Of the activities mentioned above off road cycling would be my preferred method of seeing parks though. Cycling is a zero emission sport and has very low environmental impact. In fact many studies by the IMBA have shown that bike riding on trails has the same if not lower impact than a person walking the same trail. Cycling is now the 4th most popular physical activity in Australia so logic suggests that encouraging cycling in National Parks will also encourage visitors into these parks.

NSW National Parks have a rather antiquated policy when it comes to off road cycling though. In order to promote this activity I suggest you overhaul that policy, and specifically give riders equal access to trails with walkers. As I have already mentioned the impact of riding on a trail can actually be less than a walker. Whatever action is taken in this area though, consistency should be the key – thus removing confusion that tourists in particular who don't know the area well would find off-putting. In fact, promoting cycling to tourists has been shown to work very well during the summer months in Kosciusko National Park, and may well be the key to sustained tourism in that park given the affect climate change is having on the winter sports industry. That said, the Kosciusko park is also guilty of unnecessary discrimination. Several trails in this area are very wide, yet bike riders are still excluded from using them. As a rider visiting this area it's incredibly annoying and does not make one want to recommend the trip to other riders – surely this is something that must change to meet the traskforce's goals?
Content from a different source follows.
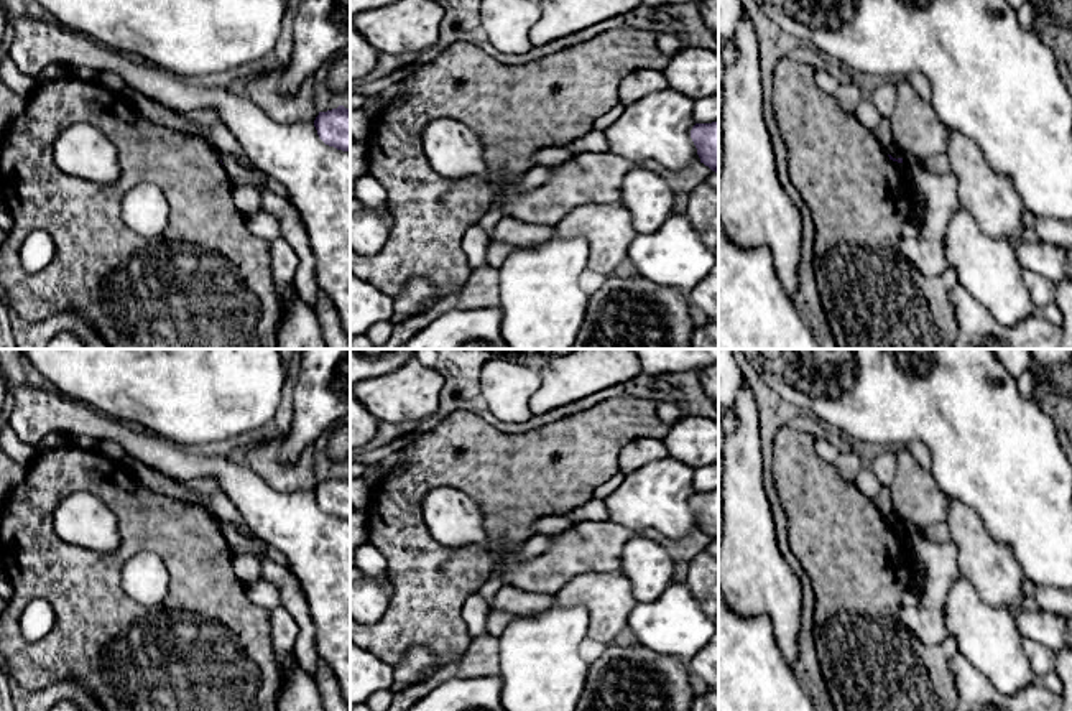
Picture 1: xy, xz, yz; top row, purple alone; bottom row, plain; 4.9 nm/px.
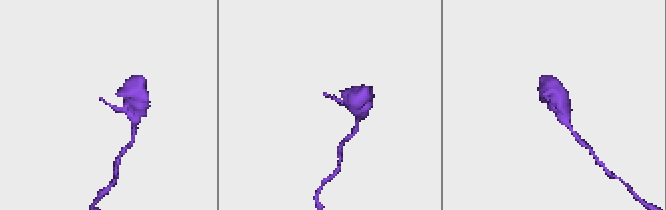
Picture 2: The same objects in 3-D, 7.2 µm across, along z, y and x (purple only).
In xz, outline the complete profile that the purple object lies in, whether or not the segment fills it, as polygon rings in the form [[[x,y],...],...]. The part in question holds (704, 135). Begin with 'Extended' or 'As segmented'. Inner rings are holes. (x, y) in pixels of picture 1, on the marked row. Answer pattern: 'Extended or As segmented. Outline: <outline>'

Current tracks and trails seem to be laid out in a rather odd manner. Many trails in parks probably evolved from fire protection needs and are 'out and back' type one way fire trail roads. While this is OK for some, to encourage new visitors these trails need to become more engaging. Not many new people will be interested in travelling out and returning via the same route. Where possible please implement a better trail network of circuits with minimal backtracking.

Even better – where dead end fire trails exist right now, why not allow building of a single track (to be used by both bike riders and walkers) alongside the existing trail to return on? If this trail were within metres even of the existing track it's objective would be met as bushland is often dense enough to allow that 'middle of no-where' feeling close to other trails. On an ecological front, if the construction of firertail in these areas is acceptable than such a small return trail within metres of that firetrail would surely be of negligable impact in comparison.

That concludes my suggestions, which I hope you find reasonable and take account of in future plans. Thank you for the opportunity to comment and I look forward to seeing recommendations the taskforce implements in the future.